Oleh Adi Arwan Alimin (Komisioner KPU Provinsi Sulbar)
“Wartawan berada di posisi yang mana, antara rakyat atau pemerintah?”
“Apa pentingnya menjadi seorang wartawan?”
Pertanyaan ini diajukan Andi Macoa Gau dan Alfian peserta Diklat Jurnalistik yang digelar Lembaga Pers Mahasiswa (Lapersma) Institut Teknologi dan Bisnis (ITB) Muhammadiyah, Polewali, Sabtu 1 April 2023. Kampus mereka berada di bilangan Kuningan, Wonomulyo.
Usai tarwih 10 peserta diklat jurnalistik memasuki ruang multimedia ITB. Dua peserta lainnya disebut telat hadir. Mengapa peserta terlihat minim orang? Bagi saya candradimuka dasar bagi calon jurnalis muda ini, tidak mesti dihadiri tumpahan orang. Jurnalis atau penulis, jumlahnya memang terbilang jari, pembacalah yang berlimpah.
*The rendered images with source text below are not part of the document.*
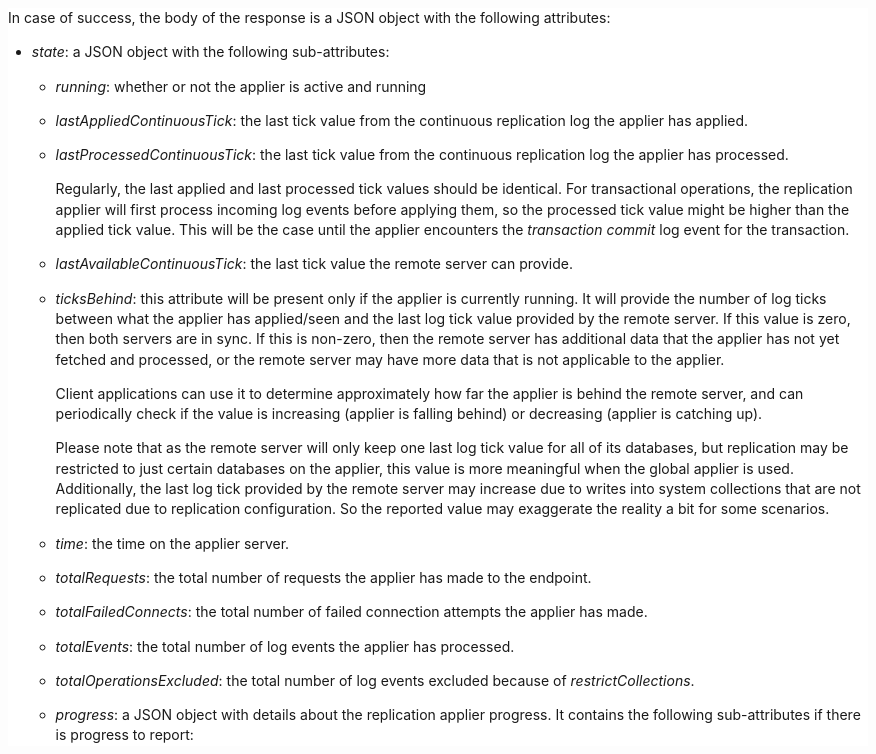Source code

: In case of success, the body of the response is a JSON object with the following
attributes:

- *state*: a JSON object with the following sub-attributes:

  - *running*: whether or not the applier is active and running

  - *lastAppliedContinuousTick*: the last tick value from the continuous
    replication log the applier has applied.

  - *lastProcessedContinuousTick*: the last tick value from the continuous
    replication log the applier has processed.

    Regularly, the last applied and last processed tick values should be
    identical. For transactional operations, the replication applier will first
    process incoming log events before applying them, so the processed tick
    value might be higher than the applied tick value. This will be the case
    until the applier encounters the *transaction commit* log event for the
    transaction.

  - *lastAvailableContinuousTick*: the last tick value the remote server can
    provide.

  - *ticksBehind*: this attribute will be present only if the applier is currently
    running. It will provide the number of log ticks between what the applier
    has applied/seen and the last log tick value provided by the remote server.
    If this value is zero, then both servers are in sync. If this is non-zero,
    then the remote server has additional data that the applier has not yet
    fetched and processed, or the remote server may have more data that is not
    applicable to the applier.

    Client applications can use it to determine approximately how far the applier
    is behind the remote server, and can periodically check if the value is
    increasing (applier is falling behind) or decreasing (applier is catching up).

    Please note that as the remote server will only keep one last log tick value
    for all of its databases, but replication may be restricted to just certain
    databases on the applier, this value is more meaningful when the global applier
    is used.
    Additionally, the last log tick provided by the remote server may increase
    due to writes into system collections that are not replicated due to replication
    configuration. So the reported value may exaggerate the reality a bit for
    some scenarios.

  - *time*: the time on the applier server.

  - *totalRequests*: the total number of requests the applier has made to the
    endpoint.

  - *totalFailedConnects*: the total number of failed connection attempts the
    applier has made.

  - *totalEvents*: the total number of log events the applier has processed.

  - *totalOperationsExcluded*: the total number of log events excluded because
    of *restrictCollections*.

  - *progress*: a JSON object with details about the replication applier progress.
    It contains the following sub-attributes if there is progress to report:
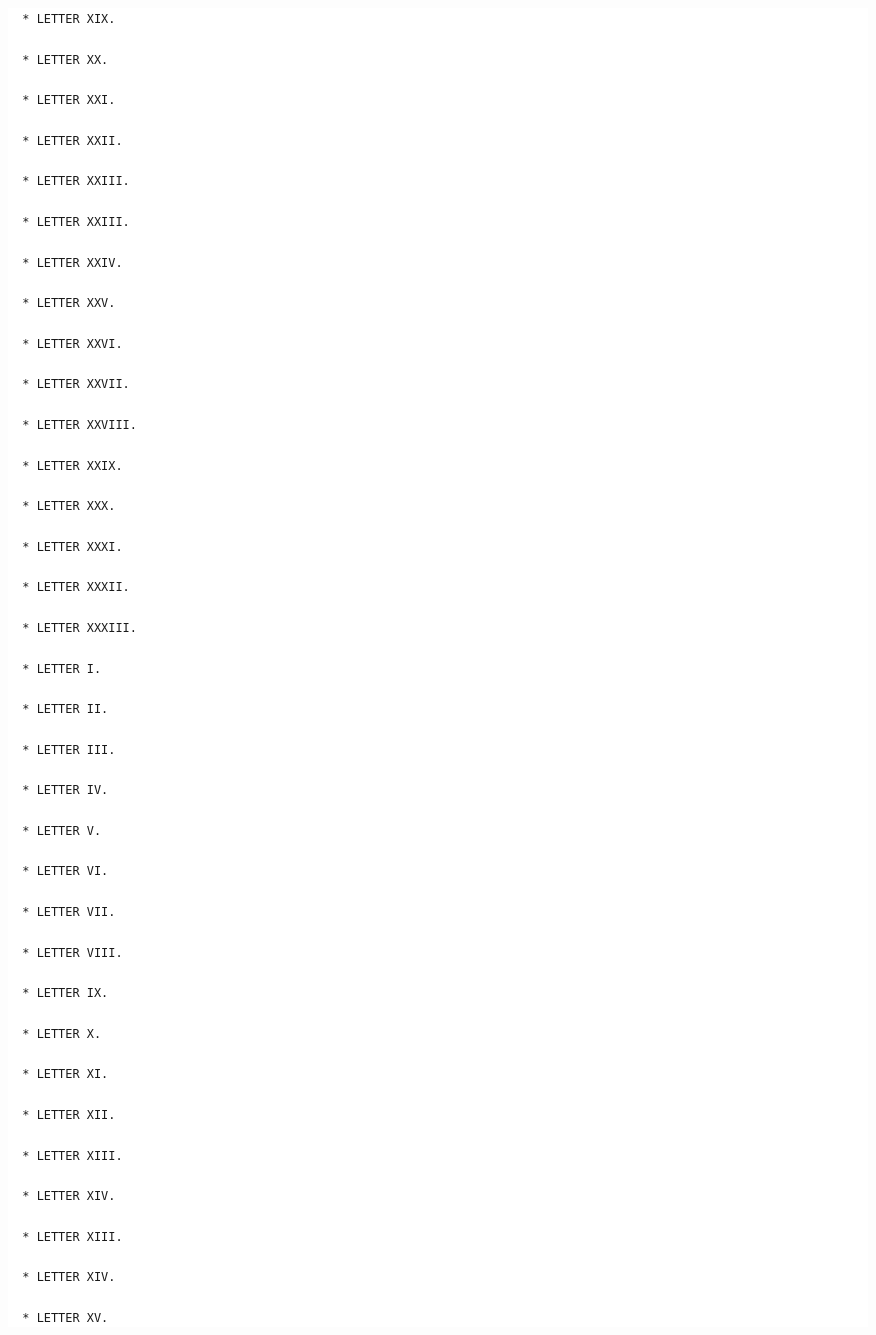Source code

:       * LETTER XIX.

      * LETTER XX.

      * LETTER XXI.

      * LETTER XXII.

      * LETTER XXIII.

      * LETTER XXIII.

      * LETTER XXIV.

      * LETTER XXV.

      * LETTER XXVI.

      * LETTER XXVII.

      * LETTER XXVIII.

      * LETTER XXIX.

      * LETTER XXX.

      * LETTER XXXI.

      * LETTER XXXII.

      * LETTER XXXIII.

      * LETTER I.

      * LETTER II.

      * LETTER III.

      * LETTER IV.

      * LETTER V.

      * LETTER VI.

      * LETTER VII.

      * LETTER VIII.

      * LETTER IX.

      * LETTER X.

      * LETTER XI.

      * LETTER XII.

      * LETTER XIII.

      * LETTER XIV.

      * LETTER XIII.

      * LETTER XIV.

      * LETTER XV.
Awal tahun 2000-an di Sedona Makassar, saya bersama tujuh wartawan muda dari lima provinsi di Indonesia timur mengikuti workshop jurnalistik yang digelar Unesco. Badan Dunia PBB ini menghadirkan Arya Gunawan, mantan wartawan Kompas, BBC London, yang menjadi mentor jurnalistik Asia Tenggara. Saya datang sebagai wartawan Radio Suara Sawerigading.
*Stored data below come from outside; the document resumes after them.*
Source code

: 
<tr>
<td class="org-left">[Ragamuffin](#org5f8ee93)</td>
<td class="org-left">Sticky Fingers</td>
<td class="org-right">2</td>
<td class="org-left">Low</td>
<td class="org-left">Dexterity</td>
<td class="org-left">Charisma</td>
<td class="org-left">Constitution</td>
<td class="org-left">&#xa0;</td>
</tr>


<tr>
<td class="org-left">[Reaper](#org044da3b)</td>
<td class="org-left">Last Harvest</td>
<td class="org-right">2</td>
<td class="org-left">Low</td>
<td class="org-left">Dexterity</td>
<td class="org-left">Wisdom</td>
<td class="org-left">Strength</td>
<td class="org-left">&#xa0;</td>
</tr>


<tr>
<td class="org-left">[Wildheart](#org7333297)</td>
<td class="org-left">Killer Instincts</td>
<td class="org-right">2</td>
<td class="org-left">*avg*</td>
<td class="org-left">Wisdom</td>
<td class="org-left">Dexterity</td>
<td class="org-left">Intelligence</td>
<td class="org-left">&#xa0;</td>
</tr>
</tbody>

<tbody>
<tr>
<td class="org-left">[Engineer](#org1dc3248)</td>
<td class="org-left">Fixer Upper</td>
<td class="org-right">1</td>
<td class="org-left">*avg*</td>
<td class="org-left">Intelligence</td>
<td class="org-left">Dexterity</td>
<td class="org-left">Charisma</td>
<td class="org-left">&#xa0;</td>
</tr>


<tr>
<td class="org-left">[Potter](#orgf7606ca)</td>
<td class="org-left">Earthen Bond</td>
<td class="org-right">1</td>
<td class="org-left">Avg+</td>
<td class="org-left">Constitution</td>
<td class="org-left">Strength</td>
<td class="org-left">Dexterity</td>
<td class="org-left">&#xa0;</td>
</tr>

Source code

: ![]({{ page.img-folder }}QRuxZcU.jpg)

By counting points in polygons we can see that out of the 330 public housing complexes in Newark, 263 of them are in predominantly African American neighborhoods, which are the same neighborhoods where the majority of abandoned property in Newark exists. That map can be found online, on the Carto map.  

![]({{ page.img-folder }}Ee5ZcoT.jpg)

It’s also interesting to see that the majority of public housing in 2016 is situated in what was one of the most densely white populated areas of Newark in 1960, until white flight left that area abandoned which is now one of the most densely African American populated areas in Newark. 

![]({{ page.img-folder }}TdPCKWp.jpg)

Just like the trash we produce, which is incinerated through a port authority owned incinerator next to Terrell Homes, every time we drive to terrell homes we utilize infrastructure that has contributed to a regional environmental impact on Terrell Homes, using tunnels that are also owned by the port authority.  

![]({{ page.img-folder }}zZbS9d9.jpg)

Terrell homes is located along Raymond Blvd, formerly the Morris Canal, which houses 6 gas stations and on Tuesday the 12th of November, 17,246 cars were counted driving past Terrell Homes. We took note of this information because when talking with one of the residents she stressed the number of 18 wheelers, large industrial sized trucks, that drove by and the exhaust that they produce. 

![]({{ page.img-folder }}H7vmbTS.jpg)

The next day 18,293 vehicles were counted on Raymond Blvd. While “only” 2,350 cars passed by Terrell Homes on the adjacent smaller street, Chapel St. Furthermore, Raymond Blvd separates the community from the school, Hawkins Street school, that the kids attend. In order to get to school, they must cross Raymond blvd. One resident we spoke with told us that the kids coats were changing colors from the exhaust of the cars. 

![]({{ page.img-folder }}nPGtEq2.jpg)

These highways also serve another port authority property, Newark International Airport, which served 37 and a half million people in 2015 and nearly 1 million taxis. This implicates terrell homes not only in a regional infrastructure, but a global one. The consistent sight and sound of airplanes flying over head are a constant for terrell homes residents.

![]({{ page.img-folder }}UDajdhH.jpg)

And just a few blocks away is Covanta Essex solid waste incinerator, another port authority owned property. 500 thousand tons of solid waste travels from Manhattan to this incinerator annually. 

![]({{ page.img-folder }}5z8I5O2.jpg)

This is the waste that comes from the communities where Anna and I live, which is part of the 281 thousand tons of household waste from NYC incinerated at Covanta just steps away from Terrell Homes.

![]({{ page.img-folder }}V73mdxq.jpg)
Peserta yang sedikit memungkinkan daya serap sangat tinggi, selama kegiatan semua orang harus berbicara. Saat bertemu mas Arya Gunawan di Palembang 10 tahun kemudian, beliau masih mengenal dengan baik. Bahkan senior inilah yang menyapa duluan, saya kuatir tidak diingat lagi.
Demikianlah semalam. Hingga pukul 22.15 saya menyudahi antusias anak-anak muda yang terus menyauk. 120 menit itu seperti hitungan amat cepat untuk menandingi rasa ingin tahu mereka. Dijamu secangkir kopi dan bosara berisi donat warna-warni, sharing berlangsung semangat. Rekrutmen reporter untuk pers kampus selalu meluberkan ledakan harapan.
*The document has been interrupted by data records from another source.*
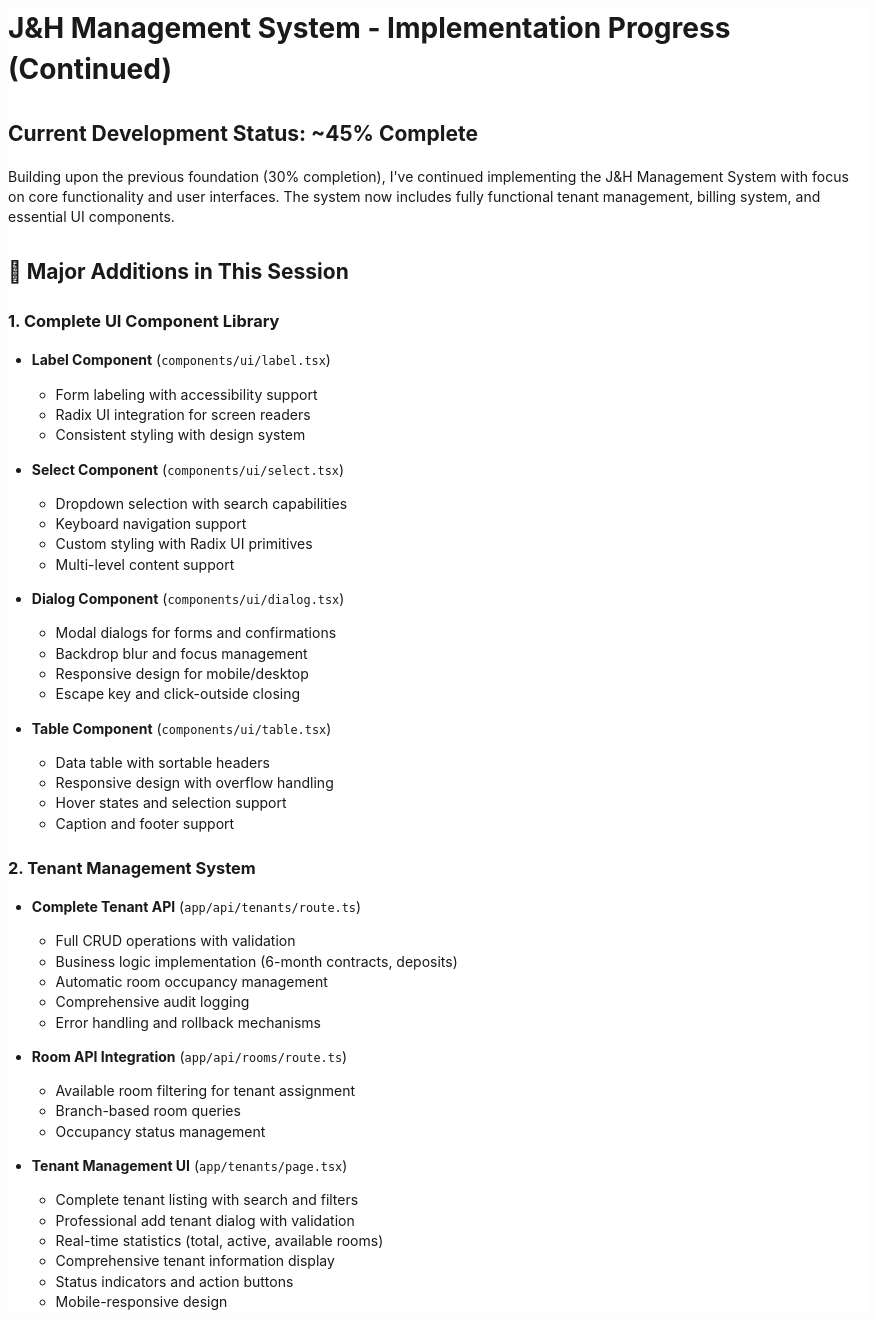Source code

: # J&H Management System - Implementation Progress (Continued)

## Current Development Status: ~45% Complete

Building upon the previous foundation (30% completion), I've continued implementing the J&H Management System with focus on core functionality and user interfaces. The system now includes fully functional tenant management, billing system, and essential UI components.

## 🚀 Major Additions in This Session

### 1. Complete UI Component Library
- **Label Component** (`components/ui/label.tsx`)
  - Form labeling with accessibility support
  - Radix UI integration for screen readers
  - Consistent styling with design system

- **Select Component** (`components/ui/select.tsx`)
  - Dropdown selection with search capabilities
  - Keyboard navigation support
  - Custom styling with Radix UI primitives
  - Multi-level content support

- **Dialog Component** (`components/ui/dialog.tsx`)
  - Modal dialogs for forms and confirmations
  - Backdrop blur and focus management
  - Responsive design for mobile/desktop
  - Escape key and click-outside closing

- **Table Component** (`components/ui/table.tsx`)
  - Data table with sortable headers
  - Responsive design with overflow handling
  - Hover states and selection support
  - Caption and footer support

### 2. Tenant Management System
- **Complete Tenant API** (`app/api/tenants/route.ts`)
  - Full CRUD operations with validation
  - Business logic implementation (6-month contracts, deposits)
  - Automatic room occupancy management
  - Comprehensive audit logging
  - Error handling and rollback mechanisms

- **Room API Integration** (`app/api/rooms/route.ts`)
  - Available room filtering for tenant assignment
  - Branch-based room queries
  - Occupancy status management

- **Tenant Management UI** (`app/tenants/page.tsx`)
  - Complete tenant listing with search and filters
  - Professional add tenant dialog with validation
  - Real-time statistics (total, active, available rooms)
  - Comprehensive tenant information display
  - Status indicators and action buttons
  - Mobile-responsive design
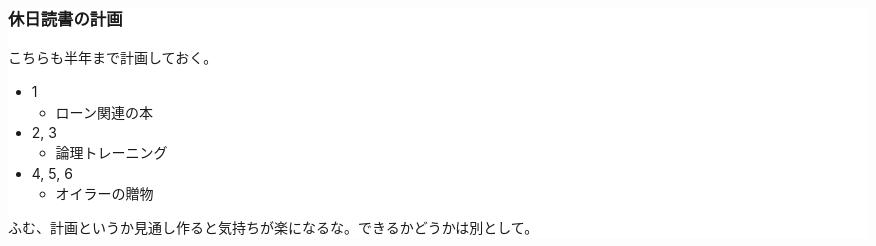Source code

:### 休日読書の計画

こちらも半年まで計画しておく。

- 1
    * ローン関連の本
- 2, 3
    * 論理トレーニング
- 4, 5, 6
    * オイラーの贈物


ふむ、計画というか見通し作ると気持ちが楽になるな。できるかどうかは別として。

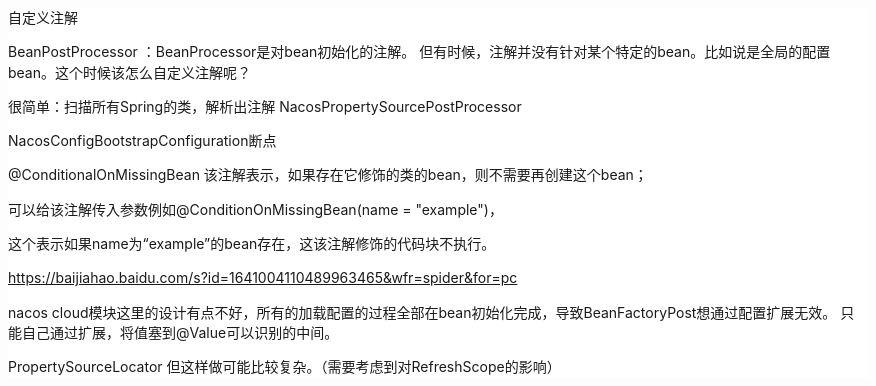 



自定义注解

BeanPostProcessor ：BeanProcessor是对bean初始化的注解。
但有时候，注解并没有针对某个特定的bean。比如说是全局的配置bean。这个时候该怎么自定义注解呢？

很简单：扫描所有Spring的类，解析出注解
NacosPropertySourcePostProcessor




NacosConfigBootstrapConfiguration断点




@ConditionalOnMissingBean
该注解表示，如果存在它修饰的类的bean，则不需要再创建这个bean；

 

可以给该注解传入参数例如@ConditionOnMissingBean(name = "example")，

这个表示如果name为“example”的bean存在，这该注解修饰的代码块不执行。


https://baijiahao.baidu.com/s?id=1641004110489963465&wfr=spider&for=pc


nacos cloud模块这里的设计有点不好，所有的加载配置的过程全部在bean初始化完成，导致BeanFactoryPost想通过配置扩展无效。
只能自己通过扩展，将值塞到@Value可以识别的中间。

PropertySourceLocator 但这样做可能比较复杂。（需要考虑到对RefreshScope的影响）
Saat di newsroom saya selalu memberi perhatian lebih pada magang luaran media kampus. Saya tahu mereka datang membawa buntal idealisme yang terus mengapungkan elemen utama jurnalisme. Semalam di kampus ITBM saya menemukan pijakan itu yang lamat-lamat mereka benihkan.
Kami juga membincang tentang arus tahapan Pemilu 2024 yang terus beririsan. Mereka calon wartawan muda, juga pemilih yang kian skeptis. Kumpulan milenial kritis. Mereka akan menjadi pewarta muda sekaligus sebagai calon pemilih di Pemilu dan pemilihan tahun depan.
Selamat datang semuanya dalam realitas jurnalisme kekinian. Ini tentang pertarungan idealisme juga parameter keilmuan yang mesti digali terus-menerus. Saya merekomendasikan agar mereka tetap membawa notes, untuk menajamkan ingatan, dan mencatat hal-hal detail. Juga mengenai teknik wawancara untuk menggali palung paling dalam para sumber yang bakal menguji ketangkasan mereka: bertanya dan menganalisis.
Media dan wacana demokrasi seperti kelindan dalam pusaran kepentingan banyak pihak. Wartawan memiliki posisi daya tawar yang amat bagus, itu sebabnya sejak dini kader-kader muda profesi ini harus dididik dan dilatih dari azas utamanya. Bahwa mereka harus menjaga kualitas elemen jurnalistik, dan menghormati panduannya. Wartawan atau media memiliki kuasa tersendiri, sebab frame dan karya jurnalistik mereka sangat memengaruhi publik.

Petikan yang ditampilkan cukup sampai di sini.